California's New Funding Formula Still Faces Hurdles, According to Report
California's revised K-12 funding formula since 2013 has pumped more than $15 billion toward school districts and shifted key spending decisions to local officials. A new study by the Local Control Funding Formula Research Collaborative—based on a basket of eight varied districts—finds that districts appreciate both the extra funding and flexibility. But researchers also raised concerns about oversight and confusion on the part of some districts about funding and the law's goals in the area of equity.
The researchers looked at districts of varying sizes, demographics, and governance models to determine how administrators, teachers, and community members have responded to the Local Control Funding Formula, or LCFF. The formula has been described as a revolutionary one that recognizes inequities between different types of students and scales back the state's role in telling districts how to spend their state funding.
Local officials in the eight districts appreciated the new money and powers, and there were signs that some struggling students were getting unique supports through the funding formula, the researchers found.
But the group also found that, in at least two instances, administrators used money meant strictly for poor students on Advanced Placement courses for all students and on new school building construction. And some district officials had vastly different concepts of what "equity" meant, a fundamental goal of the funding formula. The districts were not named in the study.
"There are still some very significant obstacles that are getting in the way of achieving the goals of LCFF," said Julie Marsh, a professor at the University of Southern California, one of the researchers involved in the collaborative.
But the collaborative warned other states against using California as a cookie-cutter model as many of them look to overhaul their funding formulas.
"Context matters," said Julia Koppich, a researcher with J. Koppich & Associates. "California had particularly solid political alliances (between local and state officials and political parties), a robust economy, and widespread consensus that there needed to be a new formula. Examine your own context and adapt, don't adopt."
Michael Kirst, the president of California's state board of education, said many of the concerns raised in the study have been addressed in revised material the state began providing local officials last year that clears up confusing parts of the formula and makes spending decisions more transparent for community members.
"We're still working on this," Kirst said. "This is a continuous improvement project. Where we're able to make rapid changes, we will. But there's nothing like this out there. There's no model to work off of."

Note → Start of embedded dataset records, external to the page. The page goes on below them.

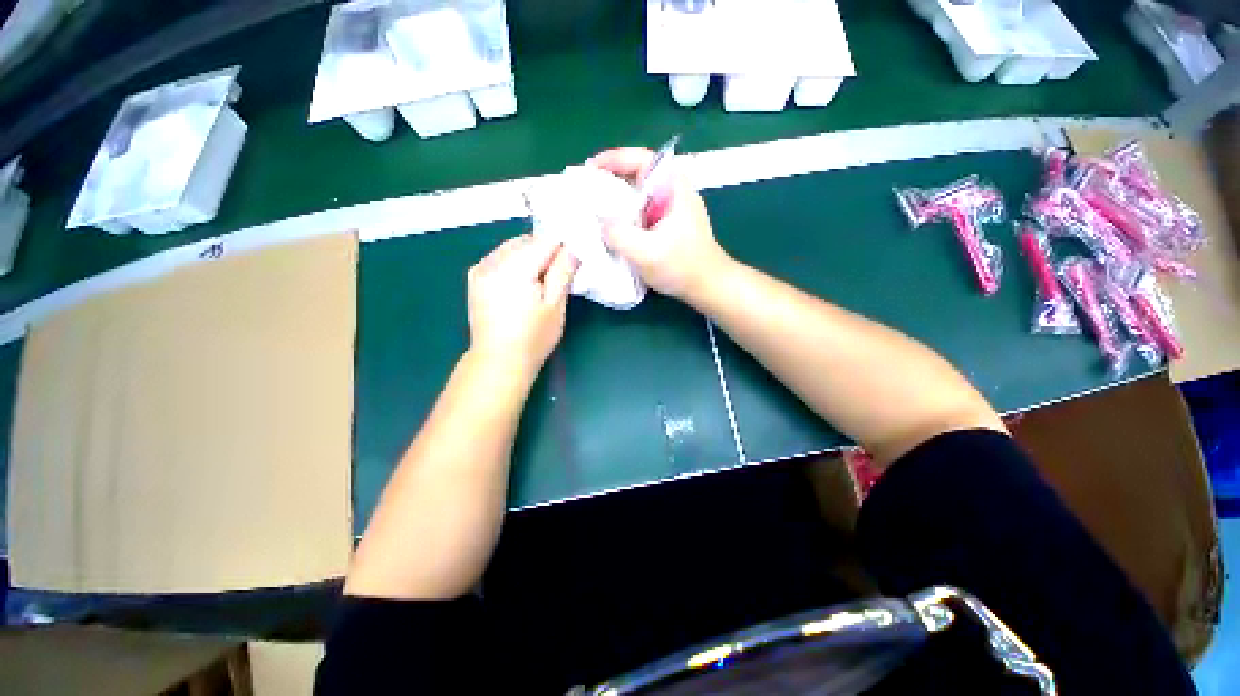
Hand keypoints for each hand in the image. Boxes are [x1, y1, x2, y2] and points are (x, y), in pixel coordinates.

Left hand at [467, 234, 578, 376]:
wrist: (498, 361)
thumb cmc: (533, 337)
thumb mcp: (555, 305)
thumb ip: (563, 271)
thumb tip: (573, 247)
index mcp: (515, 267)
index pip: (545, 240)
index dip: (563, 246)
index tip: (573, 261)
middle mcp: (493, 261)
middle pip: (527, 240)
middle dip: (546, 251)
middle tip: (559, 274)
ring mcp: (480, 268)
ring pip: (513, 247)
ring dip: (530, 255)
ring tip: (541, 281)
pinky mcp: (475, 277)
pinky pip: (500, 257)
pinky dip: (515, 262)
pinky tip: (522, 282)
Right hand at [588, 147, 731, 299]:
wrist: (707, 286)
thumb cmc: (682, 267)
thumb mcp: (647, 252)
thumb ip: (619, 235)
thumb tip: (599, 221)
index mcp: (673, 186)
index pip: (640, 159)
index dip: (612, 159)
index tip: (588, 170)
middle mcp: (672, 190)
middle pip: (636, 174)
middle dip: (608, 180)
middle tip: (584, 191)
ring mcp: (669, 208)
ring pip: (636, 194)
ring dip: (614, 199)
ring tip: (591, 208)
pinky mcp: (665, 223)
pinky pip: (639, 211)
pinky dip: (622, 215)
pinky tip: (608, 227)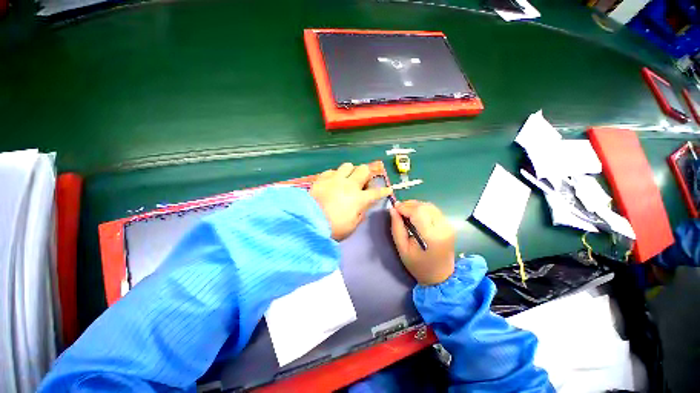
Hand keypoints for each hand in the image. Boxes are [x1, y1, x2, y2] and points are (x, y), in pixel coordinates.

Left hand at [311, 163, 392, 240]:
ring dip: (350, 171)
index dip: (384, 191)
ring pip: (348, 165)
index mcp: (359, 199)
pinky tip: (332, 182)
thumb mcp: (351, 226)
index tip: (388, 189)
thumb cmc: (334, 227)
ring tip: (347, 178)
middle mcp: (349, 185)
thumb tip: (362, 208)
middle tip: (363, 181)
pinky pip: (332, 171)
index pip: (376, 193)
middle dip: (367, 173)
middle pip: (363, 170)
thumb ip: (359, 215)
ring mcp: (335, 179)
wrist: (309, 220)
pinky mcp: (323, 178)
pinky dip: (335, 175)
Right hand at [390, 200, 455, 284]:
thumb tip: (393, 210)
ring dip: (416, 206)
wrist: (440, 277)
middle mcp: (443, 227)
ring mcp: (448, 225)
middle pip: (424, 206)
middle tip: (398, 210)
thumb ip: (397, 228)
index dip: (404, 207)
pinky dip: (422, 209)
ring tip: (405, 212)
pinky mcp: (449, 225)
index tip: (394, 208)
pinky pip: (434, 210)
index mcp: (431, 235)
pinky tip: (415, 215)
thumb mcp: (402, 249)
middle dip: (409, 205)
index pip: (418, 211)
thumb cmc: (418, 265)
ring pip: (429, 206)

California politicians in 2013 passed the LCFF, which replaced the state's restrictive funding formula that critics said didn't recognize the diverse nature of California. The new formula is intended to give local officials more freedom to spend based on their own communities' needs. The new formula was also meant to fix spending disparities between schools with high concentrations of students with special needs and those without. School districts with foster students, low-income students and English-language learners were given more money than other districts and district officials are now required to show that they engaged community members in making decisions.
The state will spend $72 billion on K-12 and community colleges this year, compared to $47 billion in 2011.
But more than three years since the funding formula was put in place, researchers found that, in some instances, community members and even school board members aren't engaged in the budget making process.
"LCFF didn't result in greater coherence in strategic planning and budgeting," said Daniel Humphrey, an independent consultant that worked on the report.
And administrators in two of the eight districts studied had different concepts of what equity meant, which led to different spending habits.
While most of the districts understood equity to mean distributing resources to their students who have greater needs, one district's officials understood equity to mean treating all students with the goal of ensuring key resources were provided equally, regardless of students' economic circumstances. Another district's officials described equity in the meritocratic sense that funds should be distributed to those who might benefit the most. Those administrators targeted their money to the top 10 percent of students they thought were most likely to go to college, the researchers found.
As California implemented the Common Core State Standards, only three of the districts studied spent their money on materials or comprehensive support systems for their teachers to roll out the new standards.
California's education department is now rolling out its new "Local Control Accountability Plan" as part of its accountability plan under the Every Student Succeeds Act. The new system is designed to align with LCFF to help districts figure out where they need to spend to improve academic outcomes. That could help districts tremendously, researchers said.
The researchers are urging that the department provide districts with more guidance, training, and clarity over new rules.
"The state needs to redouble their efforts to clarify the intent of LCFF," said Koppich. "The message hasn't always been heard."
Read the collaborative's previous studies here.
CORRECTION: A previous version of this article incorrectly identified the group that conducted the study. The work was done by the Local Control Funding Formula Research Collaborative and is available online from Policy Analysis for California Education, or PACE.